Task requirements: Every entry is to be restated exactly; pictures are not part of the copy.

[Camera geometry data]

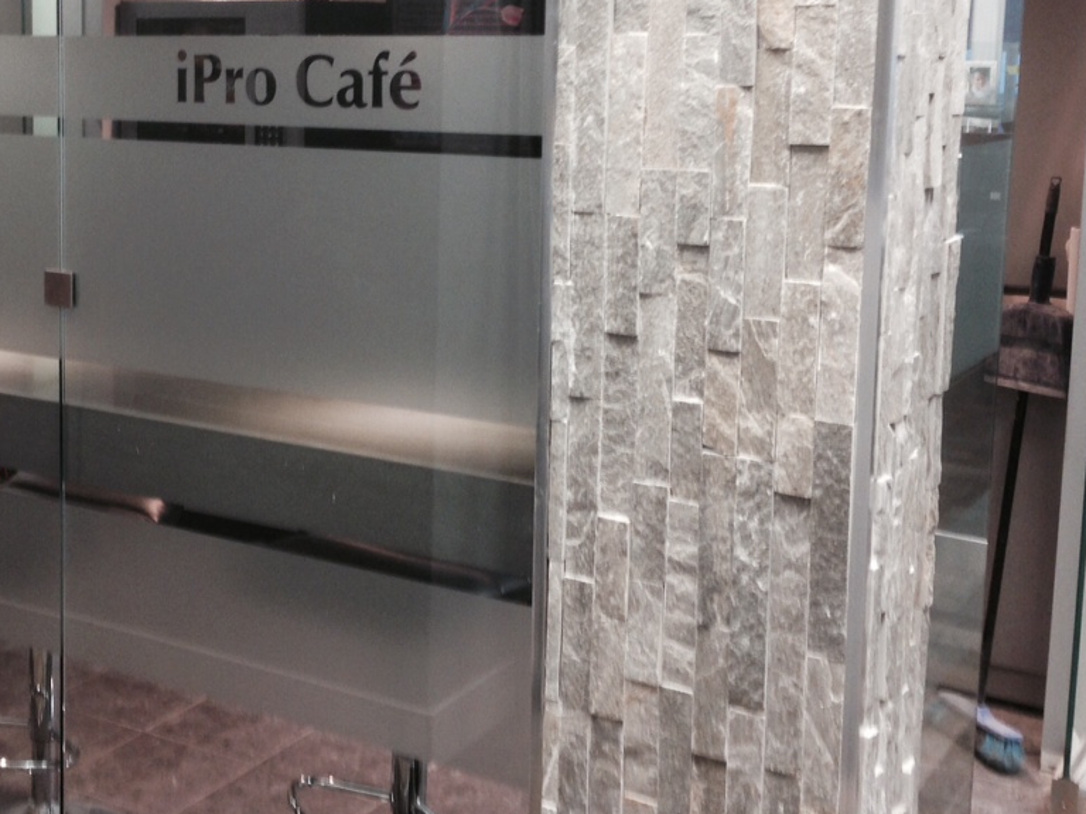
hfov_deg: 34.3
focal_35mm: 55
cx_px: 281
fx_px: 1726
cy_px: 259
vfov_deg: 26.4
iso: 80
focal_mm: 4.12
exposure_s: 1/20
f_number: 2.4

Solved exercise:
hfov_deg: 34.3
focal_35mm: 55
cx_px: 281
fx_px: 1726
cy_px: 259
vfov_deg: 26.4
iso: 80
focal_mm: 4.12
exposure_s: 1/20
f_number: 2.4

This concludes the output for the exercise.